Avignon 2019 – Episode 8
Créé à Avignon il y a vingt-quatre ans, joué ensuite dans toute la France pendant sept saisons, ce spectacle est repris cette année avec les mêmes comédiens qui avaient créé la pièce il y a un quart de siècle et notamment, dans le rôle de Primo Levi, Gérard Cherqui, qui incarne véritablement l’auteur de Si c’est un homme, à la fois physiquement, ce qui ne serait qu’anecdotique, mais surtout psychologiquement et intellectuellement.

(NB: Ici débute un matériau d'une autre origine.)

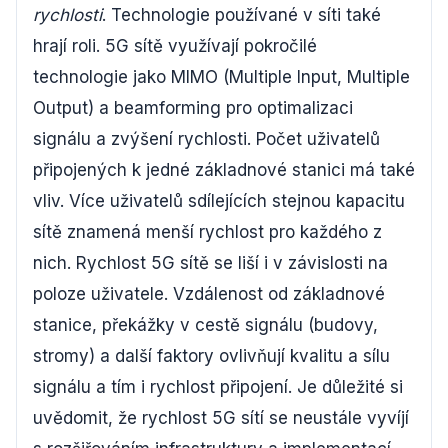
rychlosti
. Technologie používané v síti také
hrají roli. 5G sítě využívají pokročilé
technologie jako MIMO (Multiple Input, Multiple
Output) a beamforming pro optimalizaci
signálu a zvýšení rychlosti. Počet uživatelů
připojených k jedné základnové stanici má také
vliv. Více uživatelů sdílejících stejnou kapacitu
sítě znamená menší rychlost pro každého z
nich. Rychlost 5G sítě se liší i v závislosti na
poloze uživatele. Vzdálenost od základnové
stanice, překážky v cestě signálu (budovy,
stromy) a další faktory ovlivňují kvalitu a sílu
signálu a tím i rychlost připojení. Je důležité si
uvědomit, že rychlost 5G sítí se neustále vyvíjí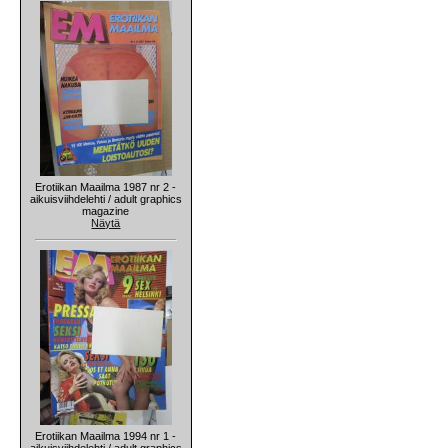
Erotiikan Maailma 1987 nr 2 -
aikuisviihdelehti / adult graphics
magazine
Näytä
Erotiikan Maailma 1994 nr 1 -
aikuisviihdelehti / adult graphics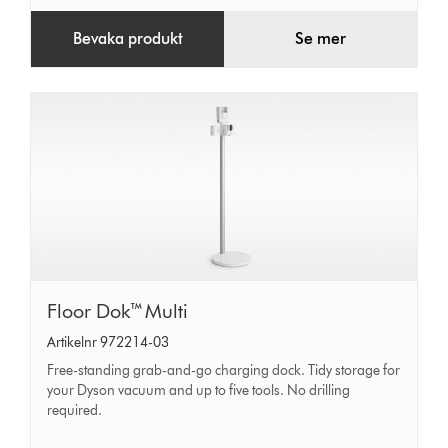
Bevaka produkt
Se mer
Floor
Floor Dok™ Multi
Dok™
Artikelnr 972214-03
Multi
Free-standing grab-and-go charging dock. Tidy storage for
your Dyson vacuum and up to five tools. No drilling
required.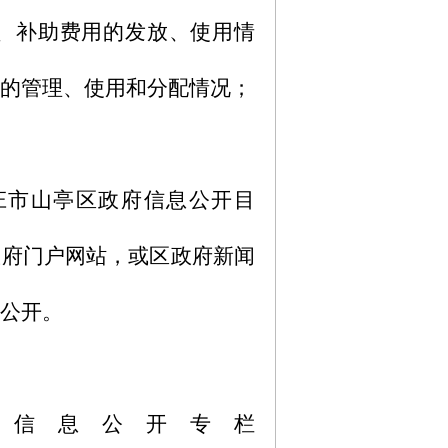
偿、补助费用的发放、使用情
物的管理、使用和分配情况；
庄市山亭区政府信息公开目
政府门户网站，或区政府新闻
内公开。
站信息公开专栏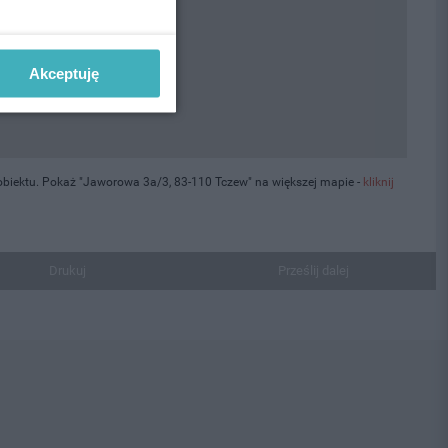
Akceptuję
obiektu. Pokaż "Jaworowa 3a/3, 83-110 Tczew" na większej mapie -
kliknij
Drukuj
Prześlij dalej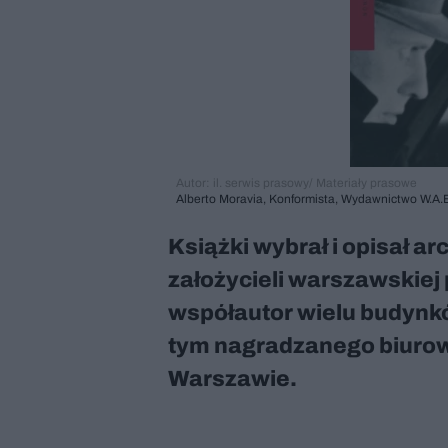
Autor: il. serwis prasowy/ Materiały prasowe
Alberto Moravia, Konformista, Wydawnictwo W.A.B.
Książki wybrał i opisał ar
założycieli warszawskiej
współautor wielu budynk
tym nagradzanego biuro
Warszawie.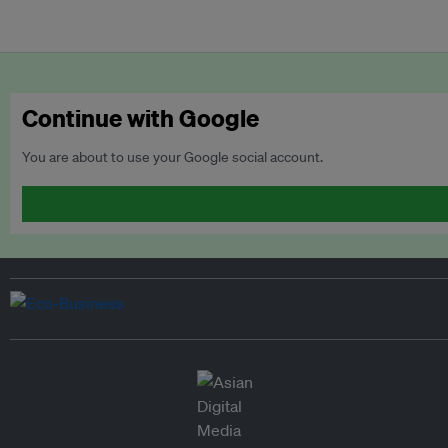
Continue with Google
You are about to use your Google social account.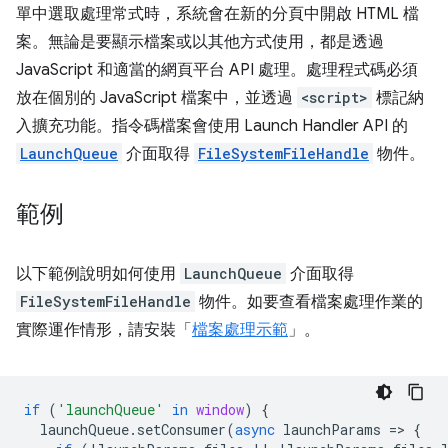
單中選取處理常式時，系統會在新的分頁中開啟 HTML 檔
案。無論是要顯示檔案或以其他方式使用，都是透過
JavaScript 和適當的網頁平台 API 處理。處理程式碼必須
放在個別的 JavaScript 檔案中，並透過
<script>
標記納
入擴充功能。指令碼檔案會使用 Launch Handler API 的
LaunchQueue
介面取得
FileSystemFileHandle
物件。
範例
以下範例說明如何使用
LaunchQueue
介面取得
FileSystemFileHandle
物件。如要查看檔案處理作業的
實際運作情形，請安裝「
檔案處理示範
」。
if
(
'launchQueue'
in
window
)
{
launchQueue
.
setConsumer
(
async
launchParams
=
>
{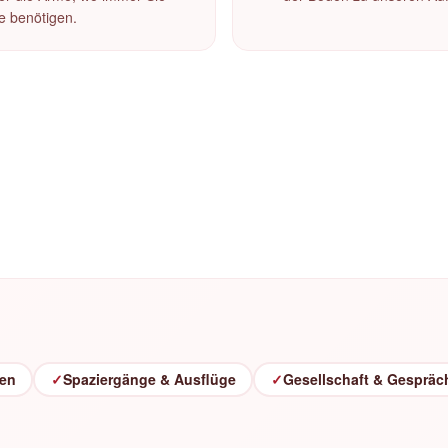
fe benötigen.
ten
✓
Spaziergänge & Ausflüge
✓
Gesellschaft & Gespräc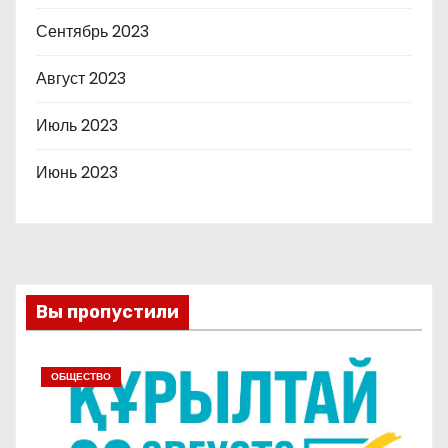
Сентябрь 2023
Август 2023
Июль 2023
Июнь 2023
Вы пропустили
ОБЩЕСТВО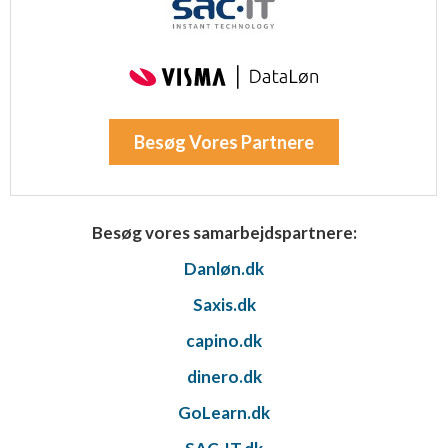
Besøg Vores Partnere
Besøg vores samarbejdspartnere:
Danløn.dk
Saxis.dk
capino.dk
dinero.dk
GoLearn.dk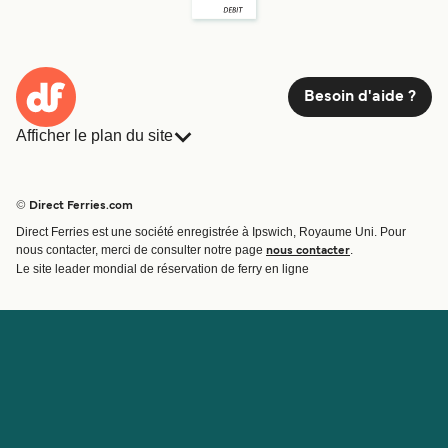
Besoin d'aide ?
Afficher le plan du site
Ferries
Réservations
Pays
Hébergement
© Direct Ferries.com
Compagnies de ferry
Direct Ferries est une société enregistrée à Ipswich, Royaume Uni. Pour
Traversées et ports
nous contacter, merci de consulter notre page
.
nous contacter
Billet de bateau
Le site leader mondial de réservation de ferry en ligne
Compte
Aide et assistance
Gérer ma réservation
Contactez nous
Confirmation de la réservation
Service Client
Aide
À propos de Direct
Travaillez avec nous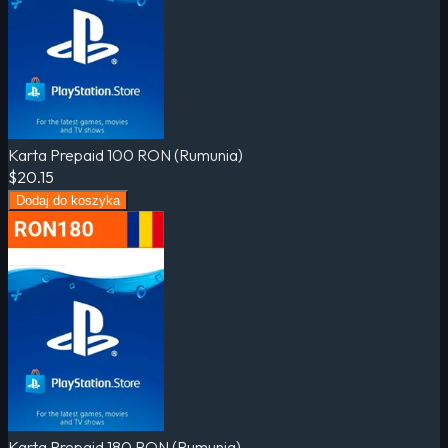
Karta Prepaid 100 RON (Rumunia)
$20.15
Dodaj do koszyka
Karta Prepaid 180 RON (Rumunia)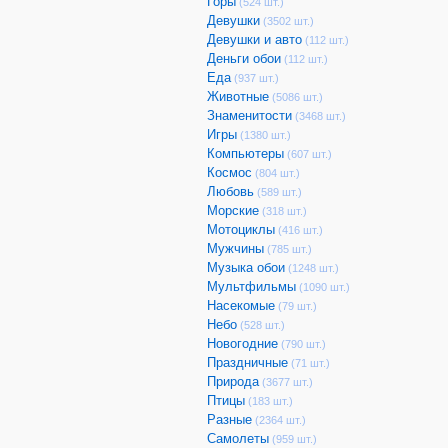
Горы
(524 шт.)
Девушки
(3502 шт.)
Девушки и авто
(112 шт.)
Деньги обои
(112 шт.)
Еда
(937 шт.)
Животные
(5086 шт.)
Знаменитости
(3468 шт.)
Игры
(1380 шт.)
Компьютеры
(607 шт.)
Космос
(804 шт.)
Любовь
(589 шт.)
Морские
(318 шт.)
Мотоциклы
(416 шт.)
Мужчины
(785 шт.)
Музыка обои
(1248 шт.)
Мультфильмы
(1090 шт.)
Насекомые
(79 шт.)
Небо
(528 шт.)
Новогодние
(790 шт.)
Праздничные
(71 шт.)
Природа
(3677 шт.)
Птицы
(183 шт.)
Разные
(2364 шт.)
Самолеты
(959 шт.)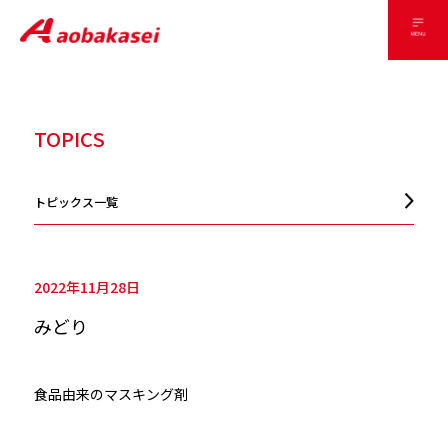
TOPICS
トピックス一覧
2022年11月28日
みどり
食品由来のマスキング剤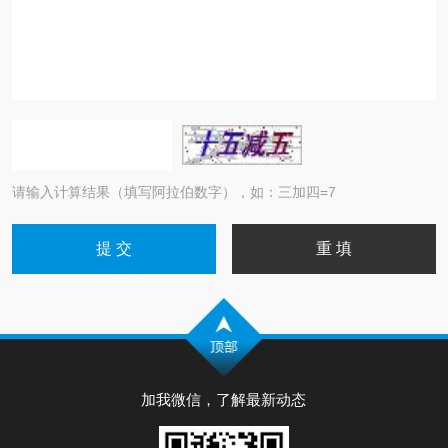
请输入计算结果（填写阿拉伯数字），如：三加四=7
加我微信，了解最新动态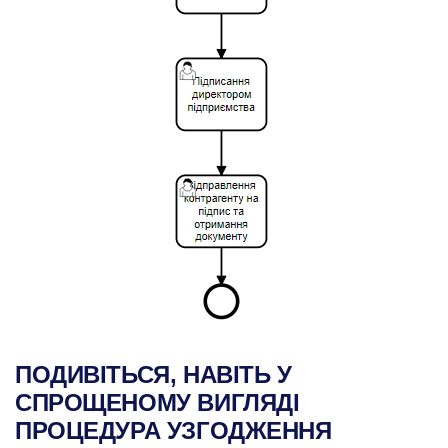
ПОДИВІТЬСЯ, НАВІТЬ У
СПРОЩЕНОМУ ВИГЛЯДІ
ПРОЦЕДУРА УЗГОДЖЕННЯ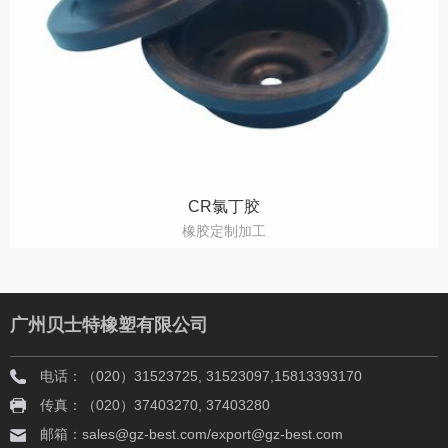
CR氯丁胶
橡胶定制加工
广州贝士特橡塑有限公司
电话：（020）31523725, 31523097,15813393170
传真：（020）37403270, 37403280
邮箱：sales@gz-best.com/export@gz-best.com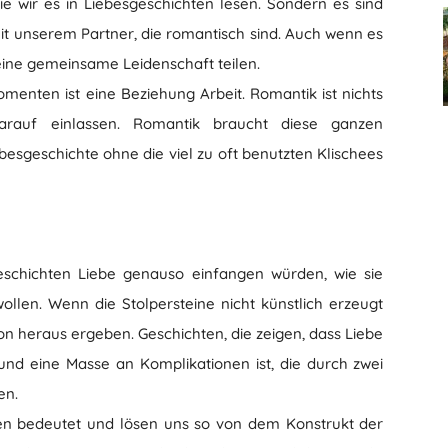
e wir es in Liebesgeschichten lesen. Sondern es sind
it unserem Partner, die romantisch sind. Auch wenn es
eine gemeinsame Leidenschaft teilen.
enten ist eine Beziehung Arbeit. Romantik ist nichts
rauf einlassen. Romantik braucht diese ganzen
besgeschichte ohne die viel zu oft benutzten Klischees
schichten Liebe genauso einfangen würden, wie sie
ollen. Wenn die Stolpersteine nicht künstlich erzeugt
on heraus ergeben. Geschichten, die zeigen, dass Liebe
und eine Masse an Komplikationen ist, die durch zwei
en.
nen bedeutet und lösen uns so von dem Konstrukt der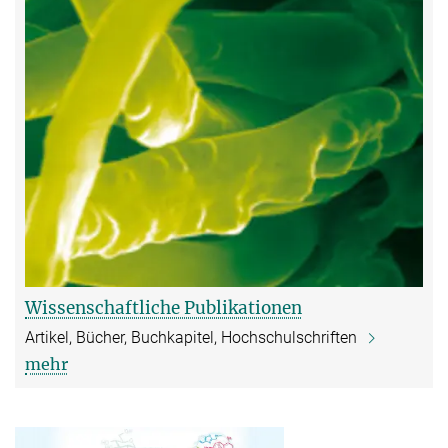
Wissenschaftliche Publikationen
Artikel, Bücher, Buchkapitel, Hochschulschriften
mehr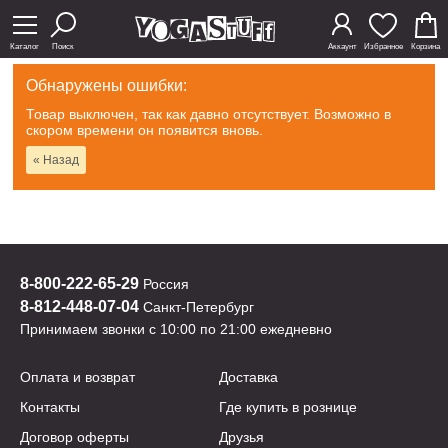
Каталог
Поиск
Аккаунт
Избранное
Корзина
Обнаружены ошибки:
Товар выключен, так как давно отсутствует. Возможно в
скором времени он появится вновь.
« Назад
8-800-222-65-29
Россия
8-812-448-07-04
Санкт-Петербург
Принимаем звонки с 10:00 по 21:00 ежедневно
Оплата и возврат
Доставка
Контакты
Где купить в рознице
Договор оферты
Друзья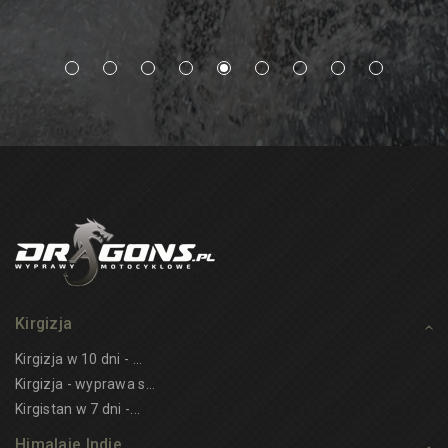
Kirgizja
Kirgizja w 10 dni - ...
Kirgizja - wyprawa s...
Kirgistan w 7 dni -...
Himalaje Indie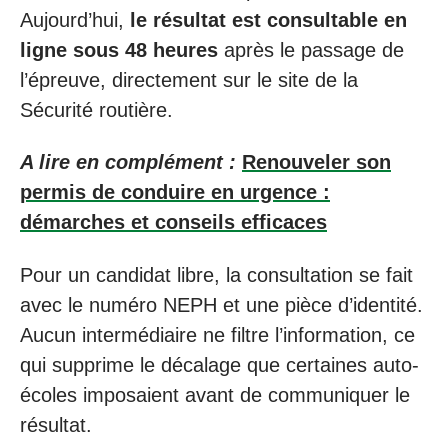
Aujourd’hui,
le résultat est consultable en
ligne sous 48 heures
après le passage de
l’épreuve, directement sur le site de la
Sécurité routière.
A lire en complément :
Renouveler son
permis de conduire en urgence :
démarches et conseils efficaces
Pour un candidat libre, la consultation se fait
avec le numéro NEPH et une pièce d’identité.
Aucun intermédiaire ne filtre l’information, ce
qui supprime le décalage que certaines auto-
écoles imposaient avant de communiquer le
résultat.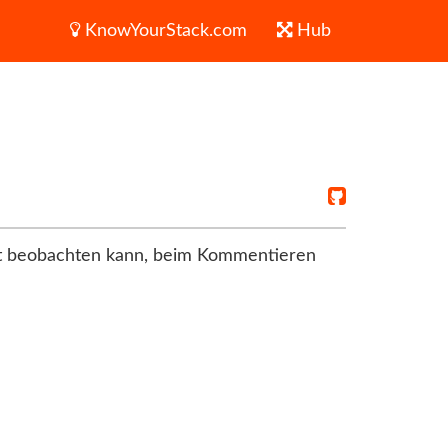
KnowYourStack.com
Hub
lbst beobachten kann, beim Kommentieren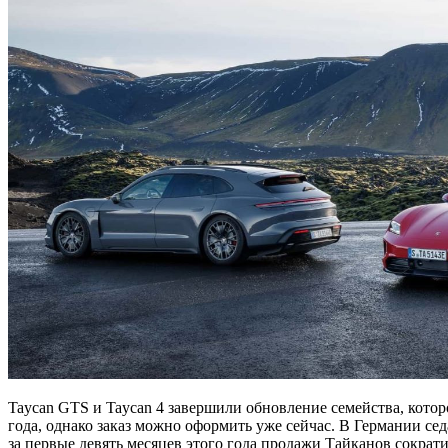
Taycan GTS и Taycan 4 завершили обновление семейства, котор
года, однако заказ можно оформить уже сейчас. В Германии сед
за первые девять месяцев этого года продажи Тайканов сократ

Conversations n’est pas exactement une « conversation », au sens où ces deux intellectuels échangeraient d’égal à égal : avec un talent rare, le grand journaliste qu’est Ferdinando Camon interroge Primo Levi avec beaucoup de pertinence, tant sur l’expérience du Lager que sur son métier de chimiste, sur sa judéité avant, pendant ou après la Shoah, sur sa relation avec l’Allemagne et les Allemands, sur la nature de sa vocation littéraire, la comparaison du Lager et du Goulag, de ses écrits et de ceux de Soljenitsyne… Primo Levi répond, même aux questions les plus intimes, avec rigueur, mesure et non sans ironie par instants.
Pour conclure, Camon hasarde deux hypothèses : non, Levi n’était pas suicidaire, rien dans son œuvre ni dans son tempérament ne laisse pressentir cette issue fatale qui est, aux yeux du grand journaliste, une sorte d’accident ; et d’autre part, le calme et la mesure de Levi, qui ne crie jamais, ne sont pas, ou pas seulement, une marque de gentillesse : ce sont bien plutôt ses armes : Levi renonce à la colère, aux cris et aux larmes pour mieux susciter les nôtres.